Pochi minuti, anziché un’ora, per abbassare la pressione dell’occhio e debellare il glaucoma grazie a uno stent gelatinoso usato in via sperimentale, in Italia, solo da pochi centri. La banca degli occhi dell’ospedale San Salvatore, in tandem con la microchirurgia oculare, ha effettuato, nelle settimane scorse, la nona operazione con una nuova tecnica che rientra in un progetto-pilota a livello nazionale. Un orizzonte nuovo per la chirurgia anti-gluacoma, con un’invasività compressa ai minimi termini, tempi di recupero dei pazienti molto più veloci, meno sofferenza e, soprattutto, complicanze assai ridotte rispetto all’intervento tradizionale che ha in sé rischi molto più alti. Le operazioni effettuate con questo nuovo sistema, l’ultima delle quali compiuta nei giorni scorsi al San Salvatore, sono perfettamente riuscite e ora i pazienti vengono seguiti, come accade anche per gli interventi con metodo tradizionale, per valutare appieno gli effetti legati all’innovativo trattamento. In cosa consiste la novità che riduce a pochi minuti il lavoro del chirurgo e in misura notevole le insidie del post operatorio?

“Anziché praticare un taglio”, dichiara Germano Genitti, direttore della banca degli occhi, “tramite un iniettore viene inserito uno stent drenante in gelatina, vale a dire un minuscolo cilindro, che consente di far defluire l’anomalo accumulo di liquido oculare che si forma all’interno dell’occhio e che, provocando l’innalzamento della pressione intraoculare, causa l’insorgenza del glaucoma. L’intervento chirurgico, a cui si ricorre quando la terapia con i farmaci si rivela inefficace, serve proprio a ridurre la pressione intraoculare e quindi a risolvere problema, attraverso un atto operatorio poco invasivo. A giudicare dai primi casi trattati con questo innovativo approccio chirurgico”, aggiunge Genitti, “vi sono molto vantaggi, in particolare quelli riguardanti l’assenza di complicanze post operatorie rilevanti. L’adozione della procedura chirurgica con stent gelatinoso richiede grande perizia e professionalità dello specialista, frutto di una lunga trafila professionale praticata secondo elevati standard operativi. Avendo noi acquisito nel tempo una lunga esperienza nel settore, abbiamo quindi deciso di adottare nel nostro reparto la nuova procedura e siamo così entrati nella ristretta cerchia dei pochi centri-pilota attualmente esistenti in Italia”.

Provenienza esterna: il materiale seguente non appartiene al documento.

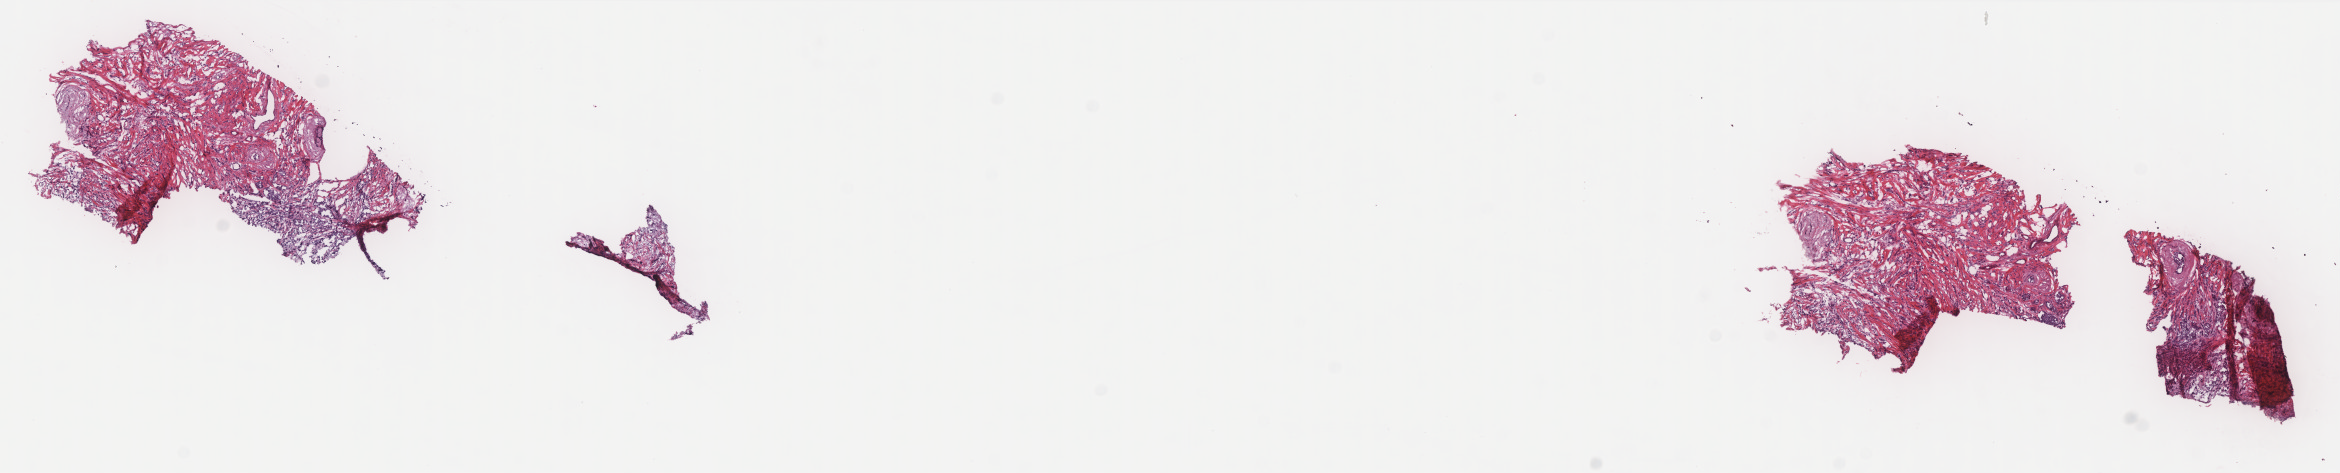
Whole-slide histology image, H&E-stained — shown as a low-resolution overview of the whole scanned area (about 18.8 x 3.8 mm, from a 40x scan); frozen section from the top of the tissue portion; primary tumour sample from the breast. Female patient; age at initial diagnosis 62 years. Composition of this section per pathologist review: tumour cells 80%, tumour nuclei 80%, normal cells 2%, stromal cells 18%, necrosis 0%. Infiltration values recorded for this section: lymphocyte infiltration 2%, monocyte infiltration 0%, neutrophil infiltration 0%.
• histologic diagnosis: Infiltrating duct carcinoma, NOS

Gli interventi chirurgici, tramite la nuova tecnica, sono stati effettuati da Dino D’Andrea, responsabile del centro glaucoma, e Massimo Saviano, entrambi operanti nell’ambito del reparto banca degli occhi-microchirurgia oculare. Alla luce dell’efficacia del trattamento e della velocità di recupero del paziente, la novità assume un aspetto importante, considerando la forte incidenza del glaucoma che nel mondo colpisce circa 70 milioni di persone e rappresenta la seconda causa di cecità.